» EXTRACTED TEXT:
:::

Error when running sanitize_sequences.py on whole GISAID dump

Hello,

I am following the data preparation protocol as per Preparing your data — SARS-CoV-2 Workflow documentation, but when I run the sanitize_sequences.py I get this error:

Traceback (most recent call last):
  File "/lustrehome/dsimone/miniconda3/envs/nextstrain/lib/python3.9/site-packages/augur/io.py", line 33, in open_file
    with xopen(path_or_buffer, mode, **kwargs) as handle:
  File "/lustrehome/dsimone/miniconda3/envs/nextstrain/lib/python3.9/site-packages/xopen/__init__.py", line 803, in xopen
    filename = os.fspath(filename)
TypeError: expected str, bytes or os.PathLike object, not PipedIGzipWriter

During handling of the above exception, another exception occurred:

Traceback (most recent call last):
  File "/lustrehome/dsimone/miniconda3/envs/nextstrain/lib/python3.9/site-packages/augur/io.py", line 34, in open_file
    yield handle
  File "/lustrehome/dsimone/nextstrain/ncov/scripts/sanitize_sequences.py", line 130, in <module>
    write_sequences(sequence, output_handle)

:::

(Saved entries)
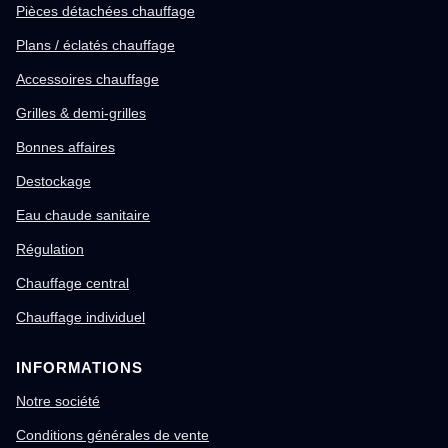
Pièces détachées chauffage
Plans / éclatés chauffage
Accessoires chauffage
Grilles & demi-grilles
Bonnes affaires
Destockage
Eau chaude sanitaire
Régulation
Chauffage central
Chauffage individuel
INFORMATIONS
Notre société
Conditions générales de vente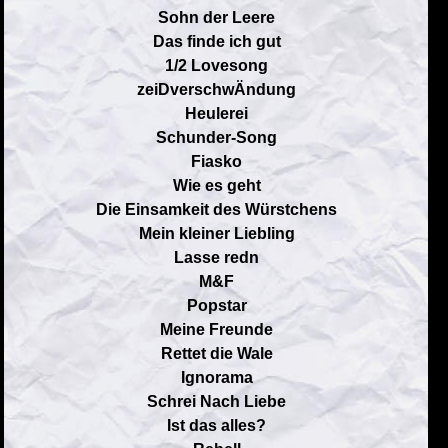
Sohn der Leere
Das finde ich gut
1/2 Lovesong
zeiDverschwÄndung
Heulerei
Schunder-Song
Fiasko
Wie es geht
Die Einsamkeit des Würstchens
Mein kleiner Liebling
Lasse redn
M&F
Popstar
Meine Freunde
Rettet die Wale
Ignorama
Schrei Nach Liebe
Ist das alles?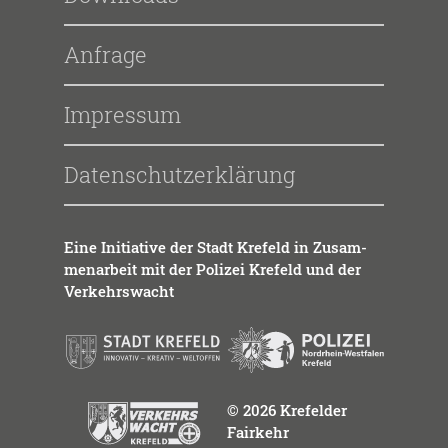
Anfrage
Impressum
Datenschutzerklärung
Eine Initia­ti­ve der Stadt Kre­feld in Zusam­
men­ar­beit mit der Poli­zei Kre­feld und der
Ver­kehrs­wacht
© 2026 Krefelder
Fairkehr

:::

» WORK TASK: Repeat word for word the part of the sanitize_sequences.py error post between "During handling of" and "write_sequences(sequence, output_handle)", inclusive.

» THE COMPLETED TASK:
During handling of the above exception, another exception occurred:

Traceback (most recent call last):
  File "/lustrehome/dsimone/miniconda3/envs/nextstrain/lib/python3.9/site-packages/augur/io.py", line 34, in open_file
    yield handle
  File "/lustrehome/dsimone/nextstrain/ncov/scripts/sanitize_sequences.py", line 130, in <module>
    write_sequences(sequence, output_handle)